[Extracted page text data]
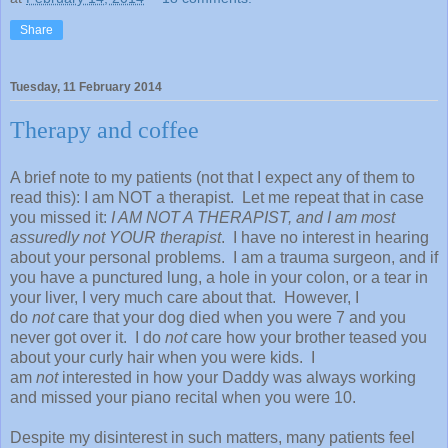
Share
Tuesday, 11 February 2014
Therapy and coffee
A brief note to my patients (not that I expect any of them to
read this): I am NOT a therapist. Let me repeat that in case
you missed it:
I AM NOT A THERAPIST, and I am most
assuredly not YOUR therapist
. I have no interest in hearing
about your personal problems. I am a trauma surgeon, and if
you have a punctured lung, a hole in your colon, or a tear in
your liver, I very much care about that. However, I
do
not
care that your dog died when you were 7 and you
never got over it. I do
not
care how your brother teased you
about your curly hair when you were kids. I
am
not
interested in how your Daddy was always working
and missed your piano recital when you were 10.
Despite my disinterest in such matters, many patients feel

> _TASK BRIEF_
Looking at the data above, return every line from the one with "you have a punctured" down to the one with "care how your brother teased you", exactly and inclusively.

> _RESPONSE TO THE TASK_
you have a punctured lung, a hole in your colon, or a tear in
your liver, I very much care about that. However, I
do
not
care that your dog died when you were 7 and you
never got over it. I do
not
care how your brother teased you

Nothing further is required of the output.